# [Your objective]
Restate word for word all of the lines below, with each image left out.

Structured pose outputs:
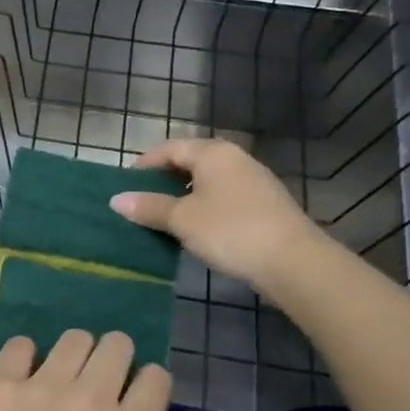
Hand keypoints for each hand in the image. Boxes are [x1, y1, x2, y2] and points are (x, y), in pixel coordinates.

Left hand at [0, 330, 273, 410]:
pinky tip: (23, 382)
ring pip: (72, 339)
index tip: (135, 409)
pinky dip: (25, 356)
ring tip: (63, 385)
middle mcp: (90, 396)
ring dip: (75, 355)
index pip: (156, 376)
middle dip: (115, 361)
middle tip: (99, 392)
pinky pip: (19, 344)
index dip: (149, 389)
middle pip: (116, 344)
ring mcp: (41, 385)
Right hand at [109, 138, 327, 290]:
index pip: (169, 149)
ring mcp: (253, 182)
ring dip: (183, 196)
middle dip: (163, 181)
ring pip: (208, 182)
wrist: (293, 261)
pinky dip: (204, 208)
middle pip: (190, 162)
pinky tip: (195, 230)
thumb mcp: (182, 219)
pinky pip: (223, 198)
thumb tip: (116, 200)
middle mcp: (235, 159)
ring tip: (162, 219)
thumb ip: (148, 207)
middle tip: (140, 202)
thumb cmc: (230, 230)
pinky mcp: (264, 205)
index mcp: (213, 153)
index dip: (144, 165)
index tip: (125, 185)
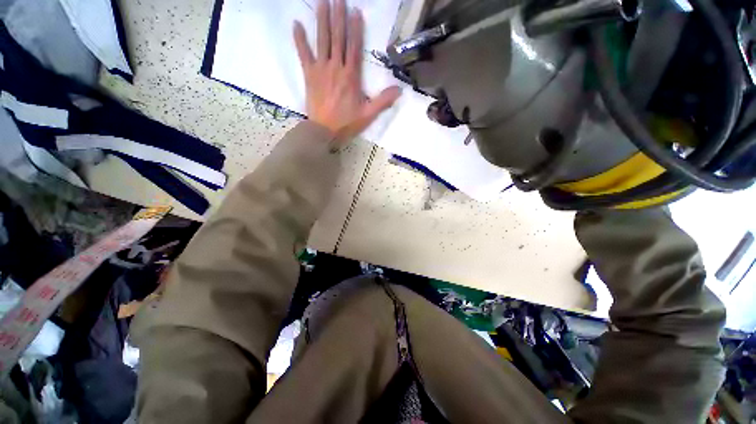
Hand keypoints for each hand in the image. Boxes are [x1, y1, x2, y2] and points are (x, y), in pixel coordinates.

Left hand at [293, 0, 401, 142]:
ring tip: (322, 1)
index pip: (354, 47)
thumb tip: (399, 89)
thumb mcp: (368, 115)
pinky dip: (299, 39)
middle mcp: (336, 67)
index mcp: (351, 76)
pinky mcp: (309, 75)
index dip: (355, 28)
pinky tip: (296, 24)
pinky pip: (303, 54)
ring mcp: (321, 69)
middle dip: (338, 16)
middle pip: (337, 37)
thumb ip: (383, 101)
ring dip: (321, 19)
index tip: (355, 11)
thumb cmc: (346, 123)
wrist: (324, 131)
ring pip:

# [Solution to the problem]
Hand keypoints for each hand in the image. Boxes are [x1, y1, x2, y2] and points are (x, y), in pixel coordinates.

Left hand at [0, 330, 273, 410]:
pinky tip: (23, 382)
ring pip: (72, 339)
index tip: (135, 409)
pinky dip: (25, 356)
ring tip: (63, 385)
middle mcp: (90, 396)
ring dip: (75, 355)
index pip: (156, 376)
middle dip: (115, 361)
middle tip: (99, 392)
pinky pip: (19, 344)
index dip: (149, 389)
middle pip: (116, 344)
ring mcp: (41, 385)
Right hand at [109, 138, 327, 290]:
index pip: (169, 149)
ring mcp: (253, 182)
ring dip: (183, 196)
middle dip: (163, 181)
ring pip: (208, 182)
wrist: (293, 261)
pinky dip: (204, 208)
middle pip: (190, 162)
pinky tip: (195, 230)
thumb mcp: (182, 219)
pinky pip: (223, 198)
thumb tip: (116, 200)
middle mcp: (235, 159)
ring tip: (162, 219)
thumb ip: (148, 207)
middle tip: (140, 202)
thumb cmc: (230, 230)
pinky mcp: (264, 205)
index mcp: (213, 153)
index dip: (144, 165)
index tip: (125, 185)
Hand keypoints for each hand in the image. Boxes are [x1, y1, x2, y2] and points are (x, y), in pixel coordinates.

Left hand at [293, 0, 401, 142]:
ring tip: (322, 1)
index pip: (354, 47)
thumb tip: (399, 89)
thumb mcp: (368, 115)
pinky dip: (299, 39)
middle mcp: (336, 67)
index mcp: (351, 76)
pinky mcp: (309, 75)
index dip: (355, 28)
pinky tip: (296, 24)
pinky pip: (303, 54)
ring mcp: (321, 69)
middle dip: (338, 16)
middle pip: (337, 37)
thumb ip: (383, 101)
ring dip: (321, 19)
index tip: (355, 11)
thumb cmc: (346, 123)
wrist: (324, 131)
ring pip:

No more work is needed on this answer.